§ LESETEXT:
----

Im November dieses Jahres jährt sich zum 140. Mal der Geburtstag eines der bedeutesten Persönlichkeiten der jüngsten Geschichte der Stadt Memel – des Unternehmers, Ingenieurs und Schiffbauers Paul Lindenau. Dem am 6. November 1882 in Wehlau geborenen Ostpreußen verdankt die Stadt eines ihrer Wahrzeichen, den Helling, auf dem Gelände der ehemaligen Lindenauwerft. Im Komplex mit den noch erhaltenen Gebäuden der Schmiede, der Rohrwerkstatt, der Maschinenhalle und der Boots- und Jachthalle ist sie das einzige Denkmal des industriellen Schiffbaus auf dem Gebiet des heutigen Litauens.

Lindenau gründete 1919, in unsicheren Zeiten, die Lindenauwerft auf dem linken Ufer der Dange. Hilfreich war bei diesem Entschluss sicherlich der erteilte Staatsauftrag über vier zu bauende Boote, die für den Lotsen-, Rettungs- und Zolleinsatz bestimmt waren. 

Schnell entwickelte sich der Betrieb zur modernsten Werft im Baltikum. Nicht nur, dass Holz- und Eisenschiffe gebaut wurden, Lindenau errichtete auch eine Gießerei, ein Elektrizitätswerk und eine Maschinenfabrik, in der in den 1920er Jahren auch Omnibusse hergestellt wurden. Aus der Vielzahl der gebauten Schiffe ragten neben dem Vollmetallschiff „Cattaro“ und den Umkehrfähren für die Verbindung zur Nehrung vor allem die „Helgoland“ heraus, ein für 2000 Passagiere ausgelegtes Schiff der Hapag Linie für den Seedienst Ostpreußen. Dieses Schiff war mit einem turboelektrischen Antrieb ausgerüstet, ein weit in die Zukunft weisender Schritt und absolutes Novum in dieser Zeit.

----

§ GESAMMELTE DATEN:
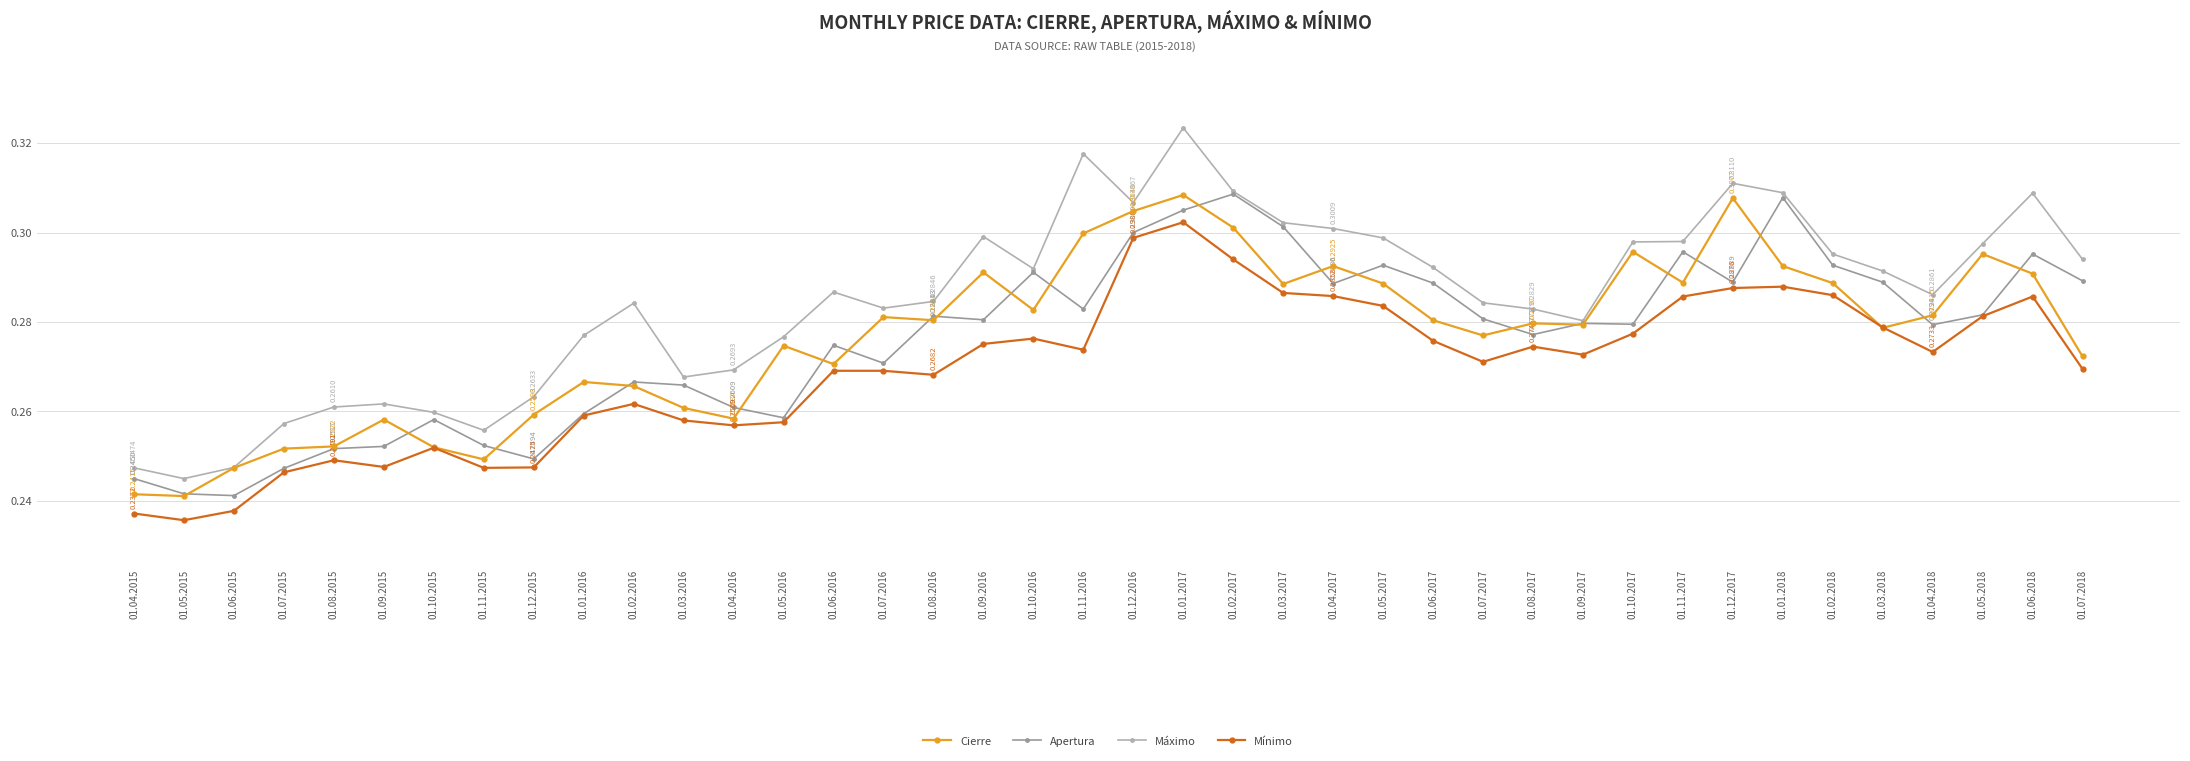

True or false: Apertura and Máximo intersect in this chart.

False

----

§ ARBEITSAUFTRAG: Nimm den Text über Paul Lindenau und seine Werft nach dem letzten Satz wieder auf und schreib ihn weiter.

§ ANTWORT ZUR AUFGABE:
Die Werft war, wie alle anderen Werften auch, im  Zweiten Weltkrieg beim Bau von Militärschiffen, vor allem Minenräumern, beteiligt. In welchem Maße dazu Zwangsarbeiter eingesetzt wurden, bleibt Gegenstand zukünftiger Forschung. Fakt ist jedoch, dass Lindenau mit einem genialen Schachzug die Rettung der Werft vor der anrückenden sowjetischen Armee gelang. Er ließ sein größtes Schwimmdock seefest machen und evakuierte mit diesem sowohl Maschinen und Ausrüstung als auch die verbliebenen Arbeiter mit ihren Familien nach Schleswig-Holstein. In Kiel existiert die Werft, wenn auch nicht mehr in Familienbesitz, als Teil der German Naval Yards Holding weiter.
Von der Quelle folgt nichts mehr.